Leighton Hay, then about 19, was identified by just one witness in the 2002 nightclub killing of Collin Moore – and that witness said a two-year-old photo looked 80 per cent like him. That was backed by evidence that Mr. Hay cut his hair after the shooting to change his appearance and avoid being identified. The Supreme Court's decision turned on where that hair came from – his face rather than his head.
There were two gunmen at that nightclub, and multiple eyewitnesses identified Gary Eunick, who went on to be convicted of first-degree murder. When police searched Mr. Eunick's residence, in which Mr. Hay and his family also lived, they found bullets in a sock, a white T-shirt with gunshot residue in it and hairs wrapped in a three-week-old newspaper. The Crown said the hairs showed Mr. Hay was trying to rid himself of the five-centimetre dreadlocks the witness described one of the killers as having.
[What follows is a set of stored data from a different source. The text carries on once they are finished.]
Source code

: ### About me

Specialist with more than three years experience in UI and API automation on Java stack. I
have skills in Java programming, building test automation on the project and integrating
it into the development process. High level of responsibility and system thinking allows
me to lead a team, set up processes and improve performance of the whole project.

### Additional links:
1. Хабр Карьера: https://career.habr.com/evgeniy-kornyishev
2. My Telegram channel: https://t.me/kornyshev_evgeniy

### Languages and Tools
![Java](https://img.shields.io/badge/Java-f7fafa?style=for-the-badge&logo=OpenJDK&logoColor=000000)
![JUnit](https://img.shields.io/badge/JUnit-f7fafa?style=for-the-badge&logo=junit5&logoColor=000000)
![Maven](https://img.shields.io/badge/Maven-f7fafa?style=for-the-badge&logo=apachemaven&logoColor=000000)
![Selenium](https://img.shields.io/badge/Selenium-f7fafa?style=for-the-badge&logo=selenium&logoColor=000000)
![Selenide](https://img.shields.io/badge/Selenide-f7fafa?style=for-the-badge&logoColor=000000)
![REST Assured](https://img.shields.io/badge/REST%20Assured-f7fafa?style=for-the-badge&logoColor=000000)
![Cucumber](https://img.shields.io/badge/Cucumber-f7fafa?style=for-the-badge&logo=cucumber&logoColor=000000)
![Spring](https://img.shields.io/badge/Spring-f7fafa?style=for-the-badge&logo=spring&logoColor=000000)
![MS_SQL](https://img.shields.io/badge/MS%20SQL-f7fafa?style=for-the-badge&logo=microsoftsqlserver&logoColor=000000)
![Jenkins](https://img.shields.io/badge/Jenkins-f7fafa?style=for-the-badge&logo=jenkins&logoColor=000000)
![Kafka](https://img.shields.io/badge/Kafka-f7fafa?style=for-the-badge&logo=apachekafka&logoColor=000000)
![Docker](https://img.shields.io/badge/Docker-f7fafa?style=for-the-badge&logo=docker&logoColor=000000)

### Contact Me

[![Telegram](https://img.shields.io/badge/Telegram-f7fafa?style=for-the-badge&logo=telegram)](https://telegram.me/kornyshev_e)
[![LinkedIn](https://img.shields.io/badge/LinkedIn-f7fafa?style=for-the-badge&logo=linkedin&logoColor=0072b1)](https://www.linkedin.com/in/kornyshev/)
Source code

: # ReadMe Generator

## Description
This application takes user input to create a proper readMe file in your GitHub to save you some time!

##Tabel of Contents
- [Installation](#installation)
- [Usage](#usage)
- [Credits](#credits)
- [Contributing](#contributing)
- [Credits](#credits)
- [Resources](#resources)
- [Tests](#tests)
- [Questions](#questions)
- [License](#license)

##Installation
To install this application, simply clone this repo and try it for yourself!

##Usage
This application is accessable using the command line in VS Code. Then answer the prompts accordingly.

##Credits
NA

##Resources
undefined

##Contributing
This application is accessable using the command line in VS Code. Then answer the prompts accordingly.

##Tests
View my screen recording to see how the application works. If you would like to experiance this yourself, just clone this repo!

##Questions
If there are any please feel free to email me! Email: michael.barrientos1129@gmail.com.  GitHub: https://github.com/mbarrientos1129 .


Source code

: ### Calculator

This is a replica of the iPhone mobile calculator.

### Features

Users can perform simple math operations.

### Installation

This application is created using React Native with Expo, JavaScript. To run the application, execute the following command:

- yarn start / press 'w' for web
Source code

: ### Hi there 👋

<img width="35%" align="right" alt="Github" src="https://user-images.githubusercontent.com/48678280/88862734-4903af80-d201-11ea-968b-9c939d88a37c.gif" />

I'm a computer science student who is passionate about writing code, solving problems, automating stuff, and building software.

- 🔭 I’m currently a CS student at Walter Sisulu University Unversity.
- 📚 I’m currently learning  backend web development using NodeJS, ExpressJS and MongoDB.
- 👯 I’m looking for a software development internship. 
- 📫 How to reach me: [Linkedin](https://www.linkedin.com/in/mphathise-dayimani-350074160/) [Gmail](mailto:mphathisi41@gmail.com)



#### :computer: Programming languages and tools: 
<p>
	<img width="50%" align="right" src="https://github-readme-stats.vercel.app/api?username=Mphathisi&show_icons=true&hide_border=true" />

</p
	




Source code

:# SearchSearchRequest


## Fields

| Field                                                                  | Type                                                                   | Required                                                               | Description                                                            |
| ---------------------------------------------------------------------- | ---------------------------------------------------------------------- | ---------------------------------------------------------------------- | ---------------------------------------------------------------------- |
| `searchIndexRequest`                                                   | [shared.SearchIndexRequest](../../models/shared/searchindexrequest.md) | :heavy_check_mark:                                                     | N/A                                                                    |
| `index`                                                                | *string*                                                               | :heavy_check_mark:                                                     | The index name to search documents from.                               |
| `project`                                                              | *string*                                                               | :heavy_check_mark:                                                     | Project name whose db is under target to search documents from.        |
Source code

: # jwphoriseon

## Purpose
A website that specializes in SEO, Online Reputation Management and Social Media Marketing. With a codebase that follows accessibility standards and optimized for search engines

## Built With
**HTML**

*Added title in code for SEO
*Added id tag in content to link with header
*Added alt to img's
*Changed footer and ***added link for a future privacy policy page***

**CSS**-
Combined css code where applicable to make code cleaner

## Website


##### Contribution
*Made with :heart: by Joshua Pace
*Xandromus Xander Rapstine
Mr. Hay's defence lawyer at his trial did not attempt to have the hairs analyzed to determine whether they were from his head or face. His appeal lawyer, James Lockyer of the Association in Defence of the Wrongly Convicted, later persuaded the Supreme Court to force the Crown to send the hairs for forensic tests. Those tests showed that most of them were facial hairs.
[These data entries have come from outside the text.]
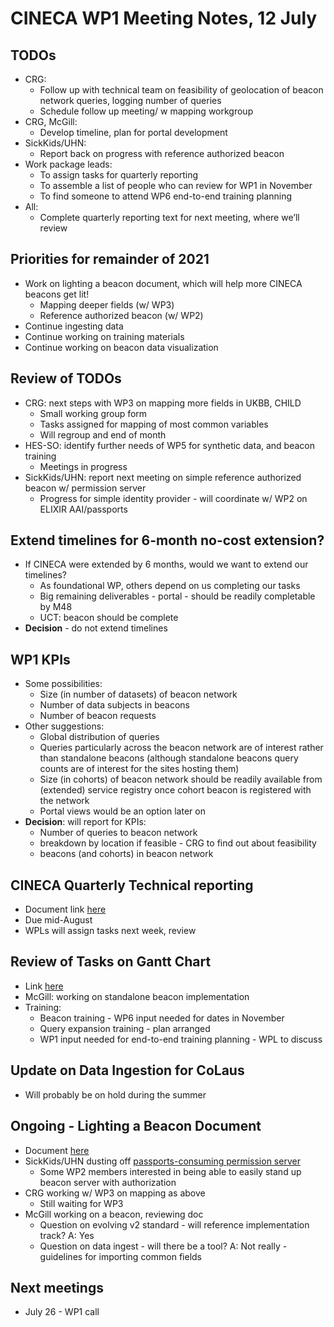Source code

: # CINECA WP1 Meeting Notes, 12 July

## TODOs

- CRG:
  - Follow up with technical team on feasibility of geolocation of beacon network queries, logging number of queries
  - Schedule follow up meeting/ w mapping workgroup
- CRG, McGill:
  - Develop timeline, plan for portal development
- SickKids/UHN:
  - Report back on progress with reference authorized beacon
- Work package leads:
  - To assign tasks for quarterly reporting
  - To assemble a list of people who can review for WP1 in November
  - To find someone to attend WP6 end-to-end training planning
- All:
  - Complete quarterly reporting text for next meeting, where we’ll review

## Priorities for remainder of 2021

- Work on lighting a beacon document, which will help more CINECA beacons get lit!
  - Mapping deeper fields (w/ WP3)
  - Reference authorized beacon (w/ WP2)
- Continue ingesting data
- Continue working on training materials
- Continue working on beacon data visualization

## Review of TODOs

- CRG: next steps with WP3 on mapping more fields in UKBB, CHILD
  - Small working group form
  - Tasks assigned for mapping of most common variables
  - Will regroup and end of month
- HES-SO: identify further needs of WP5 for synthetic data, and beacon training
  - Meetings in progress
- SickKids/UHN: report next meeting on simple reference authorized beacon w/ permission server
  - Progress for simple identity provider - will coordinate w/ WP2 on ELIXIR AAI/passports

## Extend timelines for 6-month no-cost extension?

- If CINECA were extended by 6 months, would we want to extend our timelines?
  - As foundational WP, others depend on us completing our tasks
  - Big remaining deliverables - portal - should be readily completable by M48
  - UCT: beacon should be complete
- **Decision** - do not extend timelines

## WP1 KPIs

- Some possibilities:
  - Size (in number of datasets) of beacon network
  - Number of data subjects in beacons
  - Number of beacon requests
- Other suggestions:
  - Global distribution of queries
  - Queries particularly across the beacon network are of interest rather than standalone beacons (although standalone beacons query counts are of interest for the sites hosting them)
  - Size (in cohorts) of beacon network should be readily available from (extended) service registry once cohort beacon is registered with the network
  - Portal views would be an option later on
- **Decision**: will report for KPIs:
  - Number of queries to beacon network
  - breakdown by location if feasible - CRG to find out about feasibility
  - beacons (and cohorts) in beacon network

## CINECA Quarterly Technical reporting

- Document link [here](https://docs.google.com/document/d/1JgheMokZcH2TOBmrBUve92s76L2YGwLHyCKz8fnTwfY/edit#heading=h.wjtcdk1oqw8c)
- Due mid-August
- WPLs will assign tasks next week, review

## Review of Tasks on Gantt Chart

- Link [here](https://docs.google.com/spreadsheets/d/1dyPduywYRy_WR52vjDneHRPyq_JdRArngFeReQktnsY/edit?usp=sharing)
- McGill: working on standalone beacon implementation
- Training:
  - Beacon training - WP6 input needed for dates in November
  - Query expansion training - plan arranged
  - WP1 input needed for end-to-end training planning - WPL to discuss

## Update on Data Ingestion for CoLaus

- Will probably be on hold during the summer

## Ongoing - Lighting a Beacon Document

- Document [here](https://docs.google.com/document/d/1nnZac4z6FiiiHSW5GXyMd-yOydqLU6aXEsEZ0ikz5nA/edit?usp=sharing)
- SickKids/UHN dusting off [passports-consuming permission server](https://github.com/CINECA-project/wp1-ga4gh-passports-opa)
  - Some WP2 members interested in being able to easily stand up beacon server with authorization
- CRG working w/ WP3 on mapping as above
  - Still waiting for WP3
- McGill working on a beacon, reviewing doc
  - Question on evolving v2 standard - will reference implementation track?  A: Yes
  - Question on data ingest - will there be a tool?  A: Not really - guidelines for importing common fields

## Next meetings

- July 26 - WP1 call
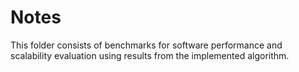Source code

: # Notes

This folder consists of benchmarks for software performance and scalability evaluation using results from the implemented algorithm.
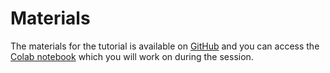 # Materials
The materials for the tutorial is available on [GitHub](https://ilabcode.github.io/pyhgf/notebooks/Exercise_1_Using_the_HGF.html#hgf-exercises) and you can access the [Colab notebook](https://colab.research.google.com/github/ilabcode/pyhgf/blob/master/docs/source/notebooks/Exercise_1_Using_the_HGF.ipynb) which you will work on during the session.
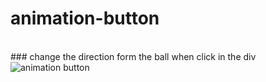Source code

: # animation-button
<br>
### change the direction form the ball when click in the div

<img src="https://user-images.githubusercontent.com/77459566/157084068-3aaec97d-3139-4b09-8643-051c2da3ea7b.gif" alt="animation button"/>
Justice Marshall Rothstein, writing for a unanimous court, said the "fresh evidence bears on a decisive issue," and Mr. Hay deserves a new trial. The court stopped short, however, of ordering that Mr. Hay be acquitted, saying the hairs "were not so decisive as to allow" that.
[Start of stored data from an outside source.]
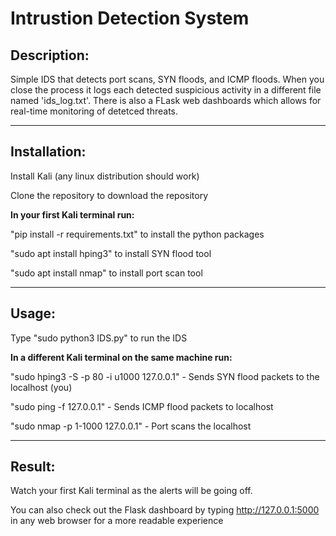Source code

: # Intrustion Detection System

## Description:

Simple IDS that detects port scans, SYN floods, and ICMP floods. When you close the process it logs each detected suspicious activity in a different file named 'ids_log.txt'. There is also a FLask web dashboards which allows for real-time monitoring of detetced threats.

---------------------------------------------
## Installation:

Install Kali (any linux distribution should work)

Clone the repository to download the repository

**In your first Kali terminal run:**

"pip install -r requirements.txt" to install the python packages

"sudo apt install hping3" to install SYN flood tool

"sudo apt install nmap" to install port scan tool

---------------------------------------------
## Usage:

Type "sudo python3 IDS.py" to run the IDS

**In a different Kali terminal on the same machine run:**

"sudo hping3 -S -p 80 -i u1000 127.0.0.1" - Sends SYN flood packets to the localhost (you)

"sudo ping -f 127.0.0.1" - Sends ICMP flood packets to localhost

"sudo nmap -p 1-1000 127.0.0.1" - Port scans the localhost

---------------------------------------------
## Result:

Watch your first Kali terminal as the alerts will be going off.

You can also check out the Flask dashboard by typing http://127.0.0.1:5000 in any web browser for a more readable experience



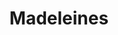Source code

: ---
layout: recette
categories: [recettes]
hidden: true
lang: fr
title: Madeleines
type: sucre
pour: pour 24 madeleines
ingredients: 
  - nom: oeufs 
    qte: 2
  - nom: farine
    qte: 150
    unite: gr
  - nom: beurre
    qte: 125
    unite: gr
  - nom: sucre
    qte: 150
    unite: gr
  - nom: levure chimique
    qte: 5
    unite: gr
  - nom: miel
    qte: 1
    unite: cuillère à café
  - nom: zestes de citron
preconditions:
  - Le beurre et les oeufs doivent être à température ambiante
etapes:
  - label: Préparation
    details:
      - Beurrer généreusement le moule
      - Mélanger les oeufs et le sucre au fouet (sans insister)
      - Tamiser la farine et la levure chimique au dessus du mélange
      - Mélanger à la spatule silicone (sans insister)
      - Ajouter le beurre pommade
      - Ajouter le miel et le zeste de citron
      - Mélanger 
      - Verser la pâte dans le moule (remplir chaque madeleine à trois quarts en partant de la partie basse de la madeleine)
materiel:
  - moule à madeleines
cuisson: 
  - Préchauffer le four à 280°C
  - Mettre les madeleines au congélateur 15 minutes
  - Éteindre le four
  - Mettre les madeleines dans le four éteint pendant 6 minutes
  - Rallumer le four à 180°C
  - Laisser les madeleines pendant 5 minutes
  - Sortir les madeleines et les démouler à moitié (les laisser reposer sur le côté)
notes:
  - La différence de température à la cuisson va aider les madeleines à bien gonfler afin d'obtenir une belle bosse
  - Bien surveiller la cuisson, ça dépendra beaucoup du four
---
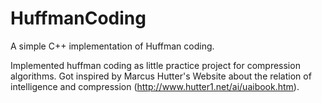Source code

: # HuffmanCoding
A simple C++ implementation of Huffman coding.

Implemented huffman coding as little practice project for compression algorithms.
Got inspired by Marcus Hutter's Website about the relation of intelligence and compression (http://www.hutter1.net/ai/uaibook.htm).
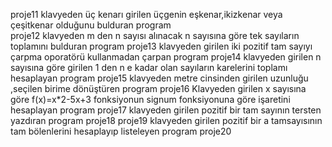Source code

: proje11 klavyeden üç kenarı girilen üçgenin eşkenar,ikizkenar veya çeşitkenar olduğunu bulduran program           
proje12 klavyeden m den  n sayısı alınacak n sayısına göre tek sayıların toplamını bulduran program
proje13 klavyeden girilen iki pozitif tam sayıyı çarpma oporatörü kullanmadan çarpan program
proje14 klavyeden girilen n sayısına göre girilen 1 den n e kadar olan sayıların karelerini toplamı hesaplayan program
proje15 klavyeden metre cinsinden girilen uzunluğu ,seçilen birime dönüştüren program
proje16 Klavyeden girilen x sayısına göre f(x)=x*2-5x+3  fonksiyonun signum fonksiyonuna göre işaretini hesaplayan program
proje17 klavyeden girilen pozitif bir tam sayının tersten yazdıran program
proje18
proje19 klavyeden girilen pozitif bir a tamsayısının tam bölenlerini hesaplayıp listeleyen program
proje20

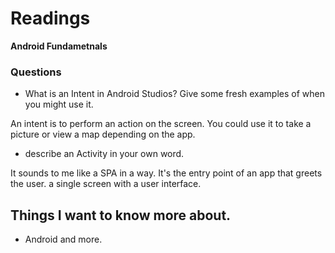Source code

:# Readings

**Android Fundametnals**

### Questions

- What is an Intent in Android Studios? Give some fresh examples of when you might use it.

An intent is to perform an action on the screen. You could use it to take a picture or view a map depending on the app.
- describe an Activity in your own word.

It sounds to me like a SPA in a way. It's the entry point of an app that greets the user. a single screen with a user interface.

## Things I want to know more about.

- Android and more.
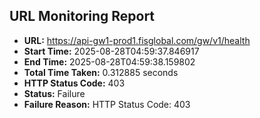 ## URL Monitoring Report

- **URL:** https://api-gw1-prod1.fisglobal.com/gw/v1/health
- **Start Time:** 2025-08-28T04:59:37.846917
- **End Time:** 2025-08-28T04:59:38.159802
- **Total Time Taken:** 0.312885 seconds
- **HTTP Status Code:** 403
- **Status:** Failure
- **Failure Reason:** HTTP Status Code: 403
Carissima Mathen, a law professor at the University of Ottawa, said the Supreme Court has shown more openness to fresh evidence than some U.S. appellate courts. "When you have a rigid approach, it exacerbates the risk of a wrongful conviction."
She said criminal cases often go forward on circumstantial evidence of the kind that helped convict Mr. Hay. "He lived in the house [with Mr. Eunick], and things were found in his room. Of course there are alternate explanations for that. The temptation to draw what some might think of as common-sense inferences is very powerful in a criminal trial, but we always have to remember the standard in a criminal trial is much higher, for very good reason."
Mr. Lockyer said the case ranks "right at the top for a wrongful conviction: a classically vulnerable individual being convicted on a single eyewitness identification. It's a very troubling case." He described Mr. Hay as vulnerable because of mental-health and developmental problems, and because he was a young black male of Jamaican ancestry. "That's why he came under suspicion – because he was another young black male living in the house with Gary Eunick."
Single eyewitness identification is a "notoriously unreliable basis for conviction," he said, mentioning wrongful convictions of Thomas Sophonow of Manitoba, Ivan Henry of British Columbia and Anthony Hanemaayer of Ontario. "The fact you look like a person 80 per cent means you're not the person."
Mr. Lockyer said he hopes the Crown would not go ahead with another trial. "Leighton's been through enough. He's been in jail for 12 years for something he didn't do." The Ontario Attorney General's office would not comment.
Mr. Hay's father, Lascelles Hay, and sister Lisa Hay were at Mr. Lockyer's office on Friday when the ruling was released. All three of them, including Mr. Lockyer, became emotional.
Mr. Hay said the family "knew he wasn't that kind of person." He added that "when I went to the high court and saw all the people, I knew he had a chance."